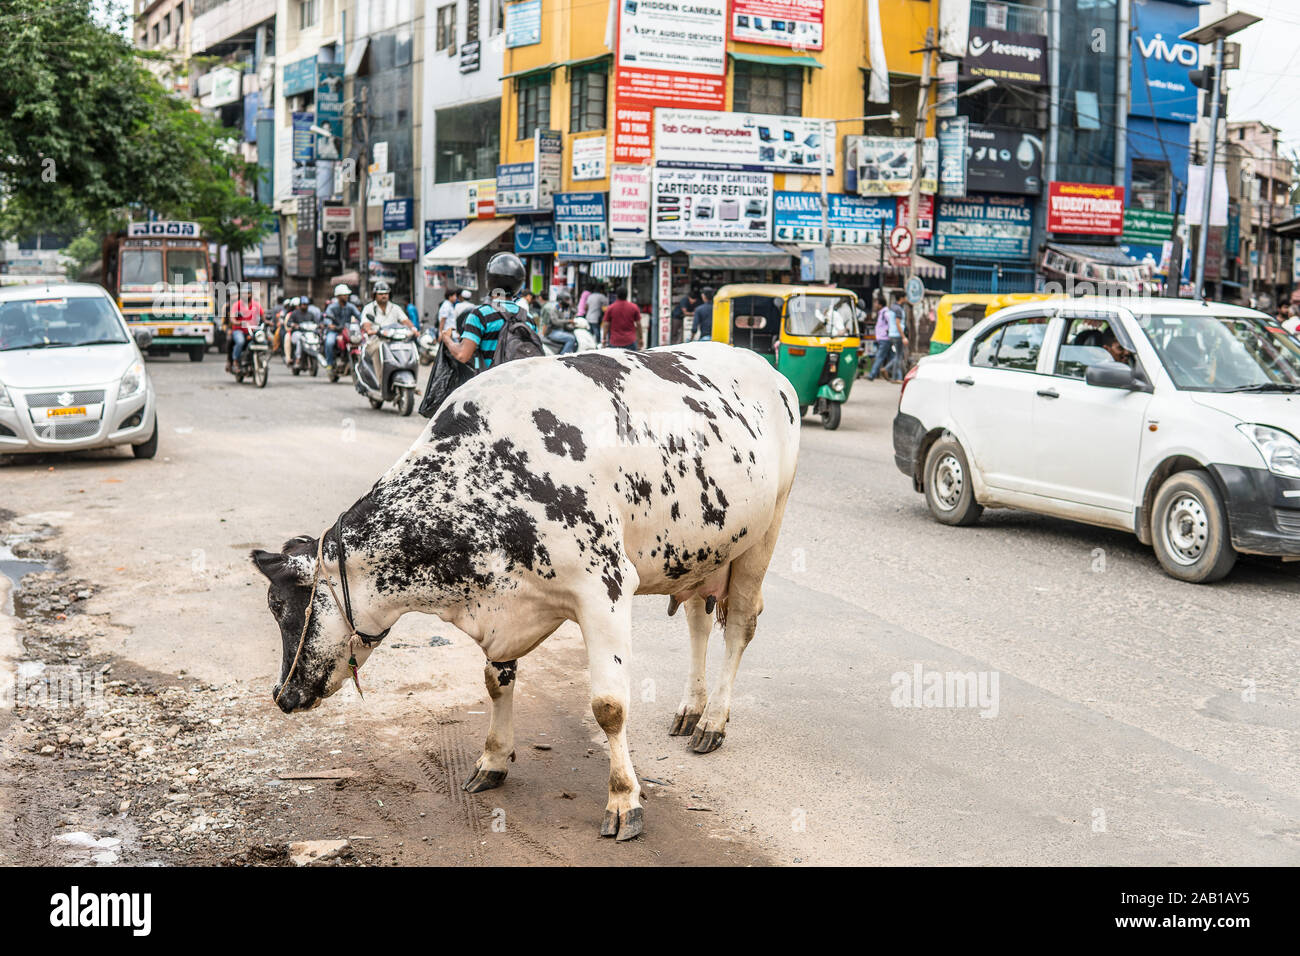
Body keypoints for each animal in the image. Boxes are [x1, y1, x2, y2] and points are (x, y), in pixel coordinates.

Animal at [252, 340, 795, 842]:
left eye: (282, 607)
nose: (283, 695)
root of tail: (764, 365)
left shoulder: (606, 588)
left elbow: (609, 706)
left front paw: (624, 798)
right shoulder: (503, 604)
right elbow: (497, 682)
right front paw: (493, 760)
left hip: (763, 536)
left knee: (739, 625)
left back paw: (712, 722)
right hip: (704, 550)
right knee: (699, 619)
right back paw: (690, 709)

* * *

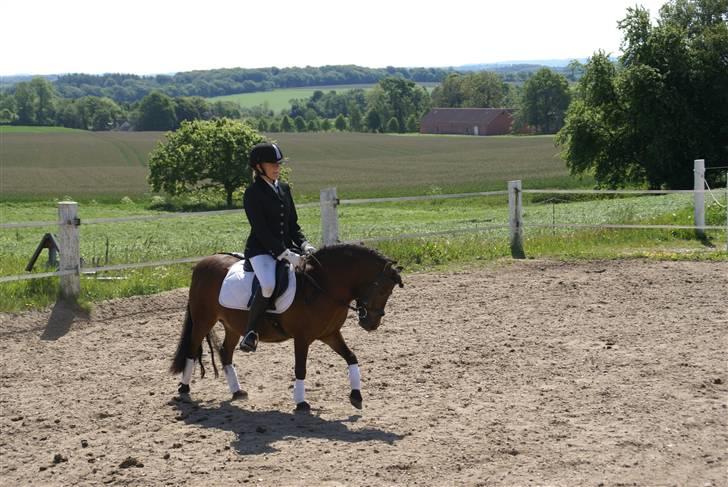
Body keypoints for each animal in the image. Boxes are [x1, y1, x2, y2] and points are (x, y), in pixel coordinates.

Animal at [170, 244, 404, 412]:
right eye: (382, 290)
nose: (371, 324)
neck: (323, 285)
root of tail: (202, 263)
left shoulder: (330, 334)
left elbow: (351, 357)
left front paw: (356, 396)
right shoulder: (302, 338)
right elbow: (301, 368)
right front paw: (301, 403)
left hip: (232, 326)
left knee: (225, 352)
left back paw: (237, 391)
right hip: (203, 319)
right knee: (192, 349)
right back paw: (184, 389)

* * *

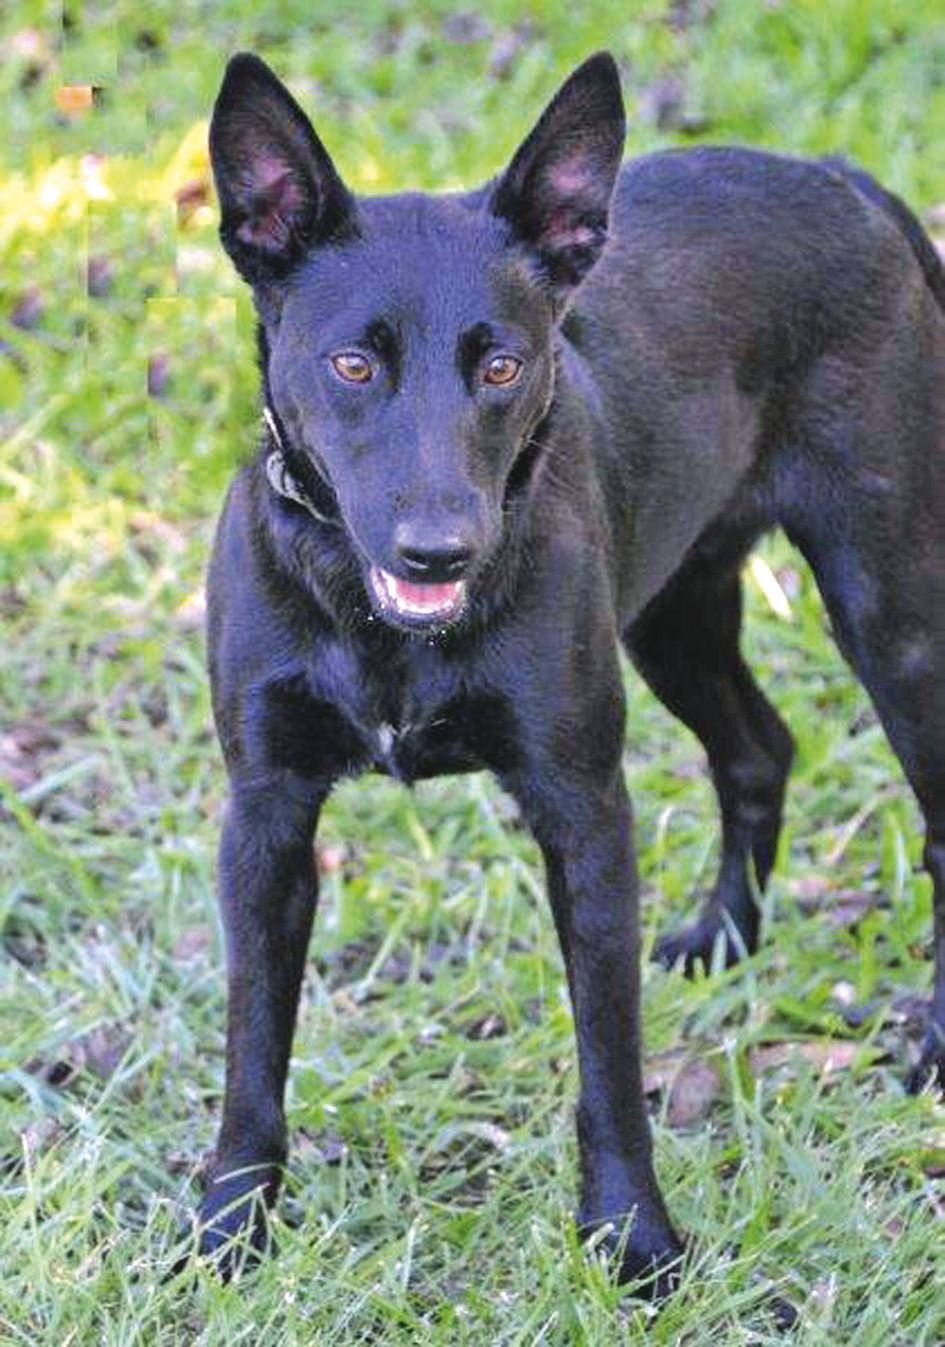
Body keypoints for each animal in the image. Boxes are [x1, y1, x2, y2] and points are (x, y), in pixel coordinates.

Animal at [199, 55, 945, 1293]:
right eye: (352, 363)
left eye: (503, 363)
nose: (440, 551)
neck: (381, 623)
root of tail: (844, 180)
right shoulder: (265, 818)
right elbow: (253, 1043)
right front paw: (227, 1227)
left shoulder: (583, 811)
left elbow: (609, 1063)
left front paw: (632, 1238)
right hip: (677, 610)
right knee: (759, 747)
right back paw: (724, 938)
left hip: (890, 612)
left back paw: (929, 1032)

• EXERCISE
Wherever the word "tail" occurs in the data above, copy the line it sits in.

• YOUR RESPONSE
root of tail: (764, 365)
root of tail: (202, 263)
root of tail: (844, 180)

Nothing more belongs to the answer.